───── RECORDS FOR THE TASK ─────

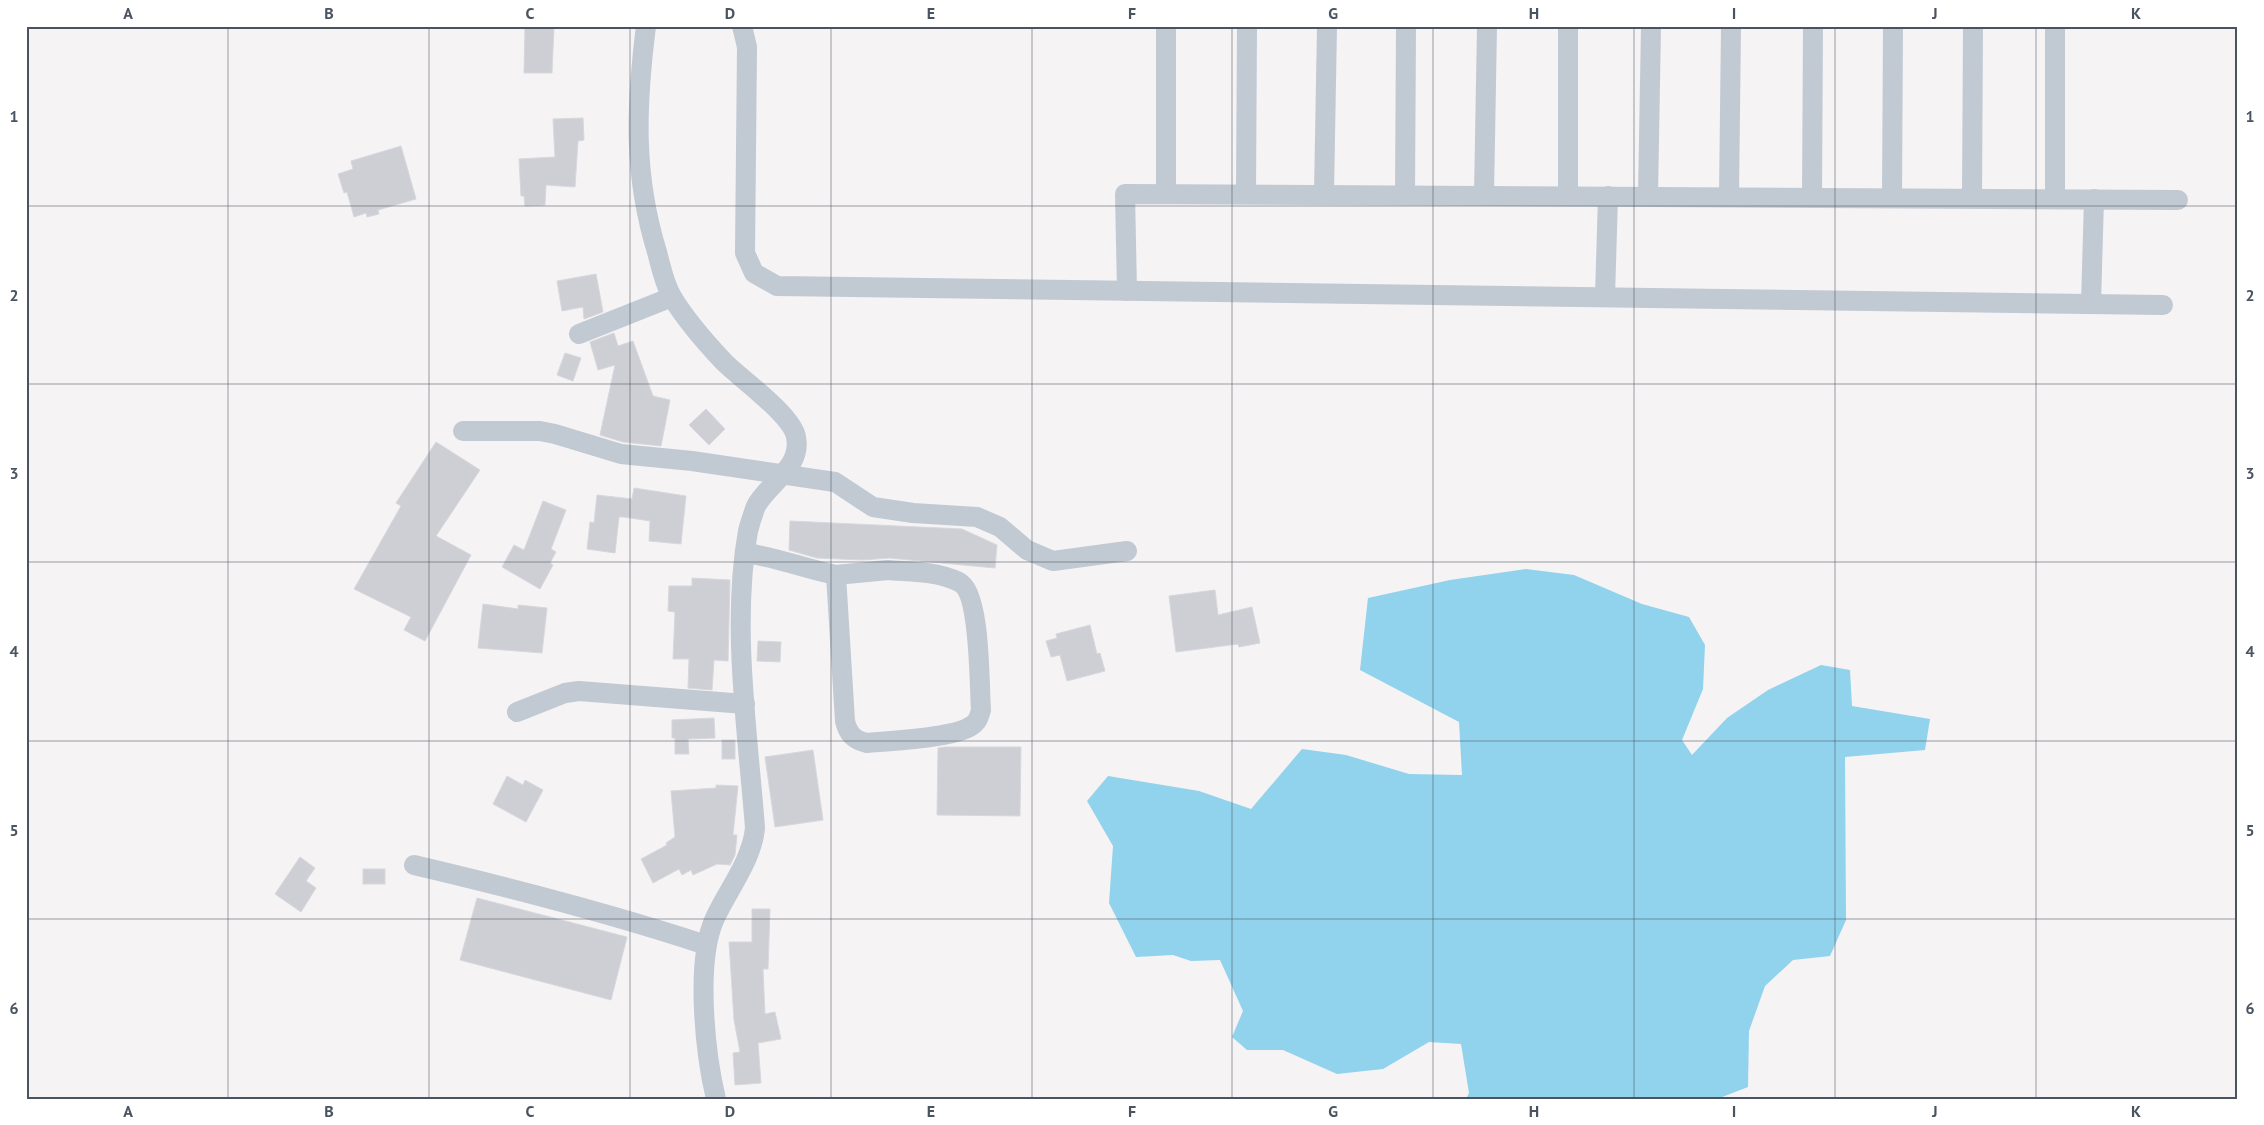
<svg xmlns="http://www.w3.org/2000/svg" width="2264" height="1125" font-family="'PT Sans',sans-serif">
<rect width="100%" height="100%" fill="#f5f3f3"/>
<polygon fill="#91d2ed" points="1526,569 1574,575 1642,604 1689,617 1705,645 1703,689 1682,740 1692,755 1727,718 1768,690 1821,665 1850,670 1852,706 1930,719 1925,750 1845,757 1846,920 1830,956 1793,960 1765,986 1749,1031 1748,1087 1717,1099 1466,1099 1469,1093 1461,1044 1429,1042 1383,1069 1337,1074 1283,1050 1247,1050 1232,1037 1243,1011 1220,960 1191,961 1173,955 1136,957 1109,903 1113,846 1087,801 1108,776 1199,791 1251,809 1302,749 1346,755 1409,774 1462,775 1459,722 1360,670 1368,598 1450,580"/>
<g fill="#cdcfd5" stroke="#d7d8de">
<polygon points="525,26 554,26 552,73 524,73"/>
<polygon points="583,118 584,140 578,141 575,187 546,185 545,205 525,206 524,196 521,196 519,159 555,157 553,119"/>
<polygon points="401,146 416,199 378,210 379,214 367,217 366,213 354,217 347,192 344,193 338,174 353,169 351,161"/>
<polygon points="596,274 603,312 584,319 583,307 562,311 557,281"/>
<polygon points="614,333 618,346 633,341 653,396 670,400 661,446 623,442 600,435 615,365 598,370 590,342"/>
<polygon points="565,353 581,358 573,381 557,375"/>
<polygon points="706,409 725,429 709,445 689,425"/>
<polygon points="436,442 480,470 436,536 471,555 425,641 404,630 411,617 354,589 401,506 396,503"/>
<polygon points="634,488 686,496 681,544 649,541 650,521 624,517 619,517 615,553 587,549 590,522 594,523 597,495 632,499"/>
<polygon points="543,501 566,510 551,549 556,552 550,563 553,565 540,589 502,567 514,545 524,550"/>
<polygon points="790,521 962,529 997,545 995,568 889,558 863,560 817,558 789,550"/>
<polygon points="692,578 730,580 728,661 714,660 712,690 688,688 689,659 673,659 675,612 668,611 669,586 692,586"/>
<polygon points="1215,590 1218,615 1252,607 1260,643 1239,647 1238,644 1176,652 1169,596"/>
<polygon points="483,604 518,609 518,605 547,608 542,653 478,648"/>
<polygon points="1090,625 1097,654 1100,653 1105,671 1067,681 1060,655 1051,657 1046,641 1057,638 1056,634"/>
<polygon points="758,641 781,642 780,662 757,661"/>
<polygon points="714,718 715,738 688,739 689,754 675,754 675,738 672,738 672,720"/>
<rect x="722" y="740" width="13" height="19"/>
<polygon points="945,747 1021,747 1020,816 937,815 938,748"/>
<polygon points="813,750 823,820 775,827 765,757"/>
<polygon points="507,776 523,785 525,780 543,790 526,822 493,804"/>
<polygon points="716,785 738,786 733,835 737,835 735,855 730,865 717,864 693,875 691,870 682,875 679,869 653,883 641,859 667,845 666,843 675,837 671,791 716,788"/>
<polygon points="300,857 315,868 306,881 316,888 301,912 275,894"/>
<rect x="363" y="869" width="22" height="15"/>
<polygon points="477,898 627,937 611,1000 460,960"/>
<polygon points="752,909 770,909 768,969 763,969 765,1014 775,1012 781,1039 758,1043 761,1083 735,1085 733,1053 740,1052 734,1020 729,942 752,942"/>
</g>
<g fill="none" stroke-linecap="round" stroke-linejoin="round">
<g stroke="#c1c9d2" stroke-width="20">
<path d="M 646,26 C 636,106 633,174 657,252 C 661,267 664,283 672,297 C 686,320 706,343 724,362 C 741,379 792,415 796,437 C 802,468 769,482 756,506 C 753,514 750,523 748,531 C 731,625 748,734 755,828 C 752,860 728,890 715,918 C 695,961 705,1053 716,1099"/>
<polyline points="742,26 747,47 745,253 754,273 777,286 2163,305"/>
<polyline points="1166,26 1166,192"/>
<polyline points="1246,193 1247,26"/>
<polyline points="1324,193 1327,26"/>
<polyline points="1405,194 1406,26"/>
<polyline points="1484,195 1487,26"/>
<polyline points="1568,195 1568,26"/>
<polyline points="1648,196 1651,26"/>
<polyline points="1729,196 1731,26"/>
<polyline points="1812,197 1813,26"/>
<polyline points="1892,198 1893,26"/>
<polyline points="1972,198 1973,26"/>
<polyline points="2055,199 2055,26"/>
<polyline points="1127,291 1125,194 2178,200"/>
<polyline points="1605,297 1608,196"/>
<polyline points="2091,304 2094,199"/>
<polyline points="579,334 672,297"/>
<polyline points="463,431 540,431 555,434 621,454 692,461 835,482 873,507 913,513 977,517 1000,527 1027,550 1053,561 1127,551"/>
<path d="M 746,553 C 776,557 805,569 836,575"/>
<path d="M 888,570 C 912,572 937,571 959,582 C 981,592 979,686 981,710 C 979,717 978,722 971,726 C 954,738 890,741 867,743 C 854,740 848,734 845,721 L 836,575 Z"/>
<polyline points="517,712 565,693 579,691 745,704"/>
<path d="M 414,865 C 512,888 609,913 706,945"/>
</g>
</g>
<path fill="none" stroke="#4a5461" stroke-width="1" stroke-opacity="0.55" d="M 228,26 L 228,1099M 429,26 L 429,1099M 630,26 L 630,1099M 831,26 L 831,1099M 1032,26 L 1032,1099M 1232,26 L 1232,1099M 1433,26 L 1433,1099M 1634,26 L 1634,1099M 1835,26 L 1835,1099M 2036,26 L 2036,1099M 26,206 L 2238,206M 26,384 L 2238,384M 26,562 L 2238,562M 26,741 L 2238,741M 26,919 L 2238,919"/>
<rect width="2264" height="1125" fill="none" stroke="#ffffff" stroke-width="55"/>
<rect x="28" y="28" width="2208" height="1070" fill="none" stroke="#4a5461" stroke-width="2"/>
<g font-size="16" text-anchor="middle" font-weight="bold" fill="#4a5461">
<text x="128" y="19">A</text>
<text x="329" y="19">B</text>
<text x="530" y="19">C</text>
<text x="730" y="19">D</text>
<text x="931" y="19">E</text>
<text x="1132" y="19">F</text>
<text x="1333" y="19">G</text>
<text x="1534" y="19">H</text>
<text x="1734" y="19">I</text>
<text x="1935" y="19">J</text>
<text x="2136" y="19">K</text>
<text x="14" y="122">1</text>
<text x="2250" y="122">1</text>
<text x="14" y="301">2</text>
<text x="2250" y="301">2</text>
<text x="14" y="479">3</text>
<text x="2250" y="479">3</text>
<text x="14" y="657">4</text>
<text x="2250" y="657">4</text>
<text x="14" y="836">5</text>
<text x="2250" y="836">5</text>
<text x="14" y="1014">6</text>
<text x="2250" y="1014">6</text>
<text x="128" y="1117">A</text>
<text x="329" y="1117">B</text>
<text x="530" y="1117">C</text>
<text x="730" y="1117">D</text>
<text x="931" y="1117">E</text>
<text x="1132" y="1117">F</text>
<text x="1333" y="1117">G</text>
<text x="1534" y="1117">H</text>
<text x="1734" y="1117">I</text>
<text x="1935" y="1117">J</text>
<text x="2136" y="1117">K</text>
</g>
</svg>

─────

Reproduce the listing exactly, but keep its images out of the copy.

<svg xmlns="http://www.w3.org/2000/svg" width="2264" height="1125" font-family="'PT Sans',sans-serif">
<rect width="100%" height="100%" fill="#f5f3f3"/>
<polygon fill="#91d2ed" points="1526,569 1574,575 1642,604 1689,617 1705,645 1703,689 1682,740 1692,755 1727,718 1768,690 1821,665 1850,670 1852,706 1930,719 1925,750 1845,757 1846,920 1830,956 1793,960 1765,986 1749,1031 1748,1087 1717,1099 1466,1099 1469,1093 1461,1044 1429,1042 1383,1069 1337,1074 1283,1050 1247,1050 1232,1037 1243,1011 1220,960 1191,961 1173,955 1136,957 1109,903 1113,846 1087,801 1108,776 1199,791 1251,809 1302,749 1346,755 1409,774 1462,775 1459,722 1360,670 1368,598 1450,580"/>
<g fill="#cdcfd5" stroke="#d7d8de">
<polygon points="525,26 554,26 552,73 524,73"/>
<polygon points="583,118 584,140 578,141 575,187 546,185 545,205 525,206 524,196 521,196 519,159 555,157 553,119"/>
<polygon points="401,146 416,199 378,210 379,214 367,217 366,213 354,217 347,192 344,193 338,174 353,169 351,161"/>
<polygon points="596,274 603,312 584,319 583,307 562,311 557,281"/>
<polygon points="614,333 618,346 633,341 653,396 670,400 661,446 623,442 600,435 615,365 598,370 590,342"/>
<polygon points="565,353 581,358 573,381 557,375"/>
<polygon points="706,409 725,429 709,445 689,425"/>
<polygon points="436,442 480,470 436,536 471,555 425,641 404,630 411,617 354,589 401,506 396,503"/>
<polygon points="634,488 686,496 681,544 649,541 650,521 624,517 619,517 615,553 587,549 590,522 594,523 597,495 632,499"/>
<polygon points="543,501 566,510 551,549 556,552 550,563 553,565 540,589 502,567 514,545 524,550"/>
<polygon points="790,521 962,529 997,545 995,568 889,558 863,560 817,558 789,550"/>
<polygon points="692,578 730,580 728,661 714,660 712,690 688,688 689,659 673,659 675,612 668,611 669,586 692,586"/>
<polygon points="1215,590 1218,615 1252,607 1260,643 1239,647 1238,644 1176,652 1169,596"/>
<polygon points="483,604 518,609 518,605 547,608 542,653 478,648"/>
<polygon points="1090,625 1097,654 1100,653 1105,671 1067,681 1060,655 1051,657 1046,641 1057,638 1056,634"/>
<polygon points="758,641 781,642 780,662 757,661"/>
<polygon points="714,718 715,738 688,739 689,754 675,754 675,738 672,738 672,720"/>
<rect x="722" y="740" width="13" height="19"/>
<polygon points="945,747 1021,747 1020,816 937,815 938,748"/>
<polygon points="813,750 823,820 775,827 765,757"/>
<polygon points="507,776 523,785 525,780 543,790 526,822 493,804"/>
<polygon points="716,785 738,786 733,835 737,835 735,855 730,865 717,864 693,875 691,870 682,875 679,869 653,883 641,859 667,845 666,843 675,837 671,791 716,788"/>
<polygon points="300,857 315,868 306,881 316,888 301,912 275,894"/>
<rect x="363" y="869" width="22" height="15"/>
<polygon points="477,898 627,937 611,1000 460,960"/>
<polygon points="752,909 770,909 768,969 763,969 765,1014 775,1012 781,1039 758,1043 761,1083 735,1085 733,1053 740,1052 734,1020 729,942 752,942"/>
</g>
<g fill="none" stroke-linecap="round" stroke-linejoin="round">
<g stroke="#c1c9d2" stroke-width="20">
<path d="M 646,26 C 636,106 633,174 657,252 C 661,267 664,283 672,297 C 686,320 706,343 724,362 C 741,379 792,415 796,437 C 802,468 769,482 756,506 C 753,514 750,523 748,531 C 731,625 748,734 755,828 C 752,860 728,890 715,918 C 695,961 705,1053 716,1099"/>
<polyline points="742,26 747,47 745,253 754,273 777,286 2163,305"/>
<polyline points="1166,26 1166,192"/>
<polyline points="1246,193 1247,26"/>
<polyline points="1324,193 1327,26"/>
<polyline points="1405,194 1406,26"/>
<polyline points="1484,195 1487,26"/>
<polyline points="1568,195 1568,26"/>
<polyline points="1648,196 1651,26"/>
<polyline points="1729,196 1731,26"/>
<polyline points="1812,197 1813,26"/>
<polyline points="1892,198 1893,26"/>
<polyline points="1972,198 1973,26"/>
<polyline points="2055,199 2055,26"/>
<polyline points="1127,291 1125,194 2178,200"/>
<polyline points="1605,297 1608,196"/>
<polyline points="2091,304 2094,199"/>
<polyline points="579,334 672,297"/>
<polyline points="463,431 540,431 555,434 621,454 692,461 835,482 873,507 913,513 977,517 1000,527 1027,550 1053,561 1127,551"/>
<path d="M 746,553 C 776,557 805,569 836,575"/>
<path d="M 888,570 C 912,572 937,571 959,582 C 981,592 979,686 981,710 C 979,717 978,722 971,726 C 954,738 890,741 867,743 C 854,740 848,734 845,721 L 836,575 Z"/>
<polyline points="517,712 565,693 579,691 745,704"/>
<path d="M 414,865 C 512,888 609,913 706,945"/>
</g>
</g>
<path fill="none" stroke="#4a5461" stroke-width="1" stroke-opacity="0.55" d="M 228,26 L 228,1099M 429,26 L 429,1099M 630,26 L 630,1099M 831,26 L 831,1099M 1032,26 L 1032,1099M 1232,26 L 1232,1099M 1433,26 L 1433,1099M 1634,26 L 1634,1099M 1835,26 L 1835,1099M 2036,26 L 2036,1099M 26,206 L 2238,206M 26,384 L 2238,384M 26,562 L 2238,562M 26,741 L 2238,741M 26,919 L 2238,919"/>
<rect width="2264" height="1125" fill="none" stroke="#ffffff" stroke-width="55"/>
<rect x="28" y="28" width="2208" height="1070" fill="none" stroke="#4a5461" stroke-width="2"/>
<g font-size="16" text-anchor="middle" font-weight="bold" fill="#4a5461">
<text x="128" y="19">A</text>
<text x="329" y="19">B</text>
<text x="530" y="19">C</text>
<text x="730" y="19">D</text>
<text x="931" y="19">E</text>
<text x="1132" y="19">F</text>
<text x="1333" y="19">G</text>
<text x="1534" y="19">H</text>
<text x="1734" y="19">I</text>
<text x="1935" y="19">J</text>
<text x="2136" y="19">K</text>
<text x="14" y="122">1</text>
<text x="2250" y="122">1</text>
<text x="14" y="301">2</text>
<text x="2250" y="301">2</text>
<text x="14" y="479">3</text>
<text x="2250" y="479">3</text>
<text x="14" y="657">4</text>
<text x="2250" y="657">4</text>
<text x="14" y="836">5</text>
<text x="2250" y="836">5</text>
<text x="14" y="1014">6</text>
<text x="2250" y="1014">6</text>
<text x="128" y="1117">A</text>
<text x="329" y="1117">B</text>
<text x="530" y="1117">C</text>
<text x="730" y="1117">D</text>
<text x="931" y="1117">E</text>
<text x="1132" y="1117">F</text>
<text x="1333" y="1117">G</text>
<text x="1534" y="1117">H</text>
<text x="1734" y="1117">I</text>
<text x="1935" y="1117">J</text>
<text x="2136" y="1117">K</text>
</g>
</svg>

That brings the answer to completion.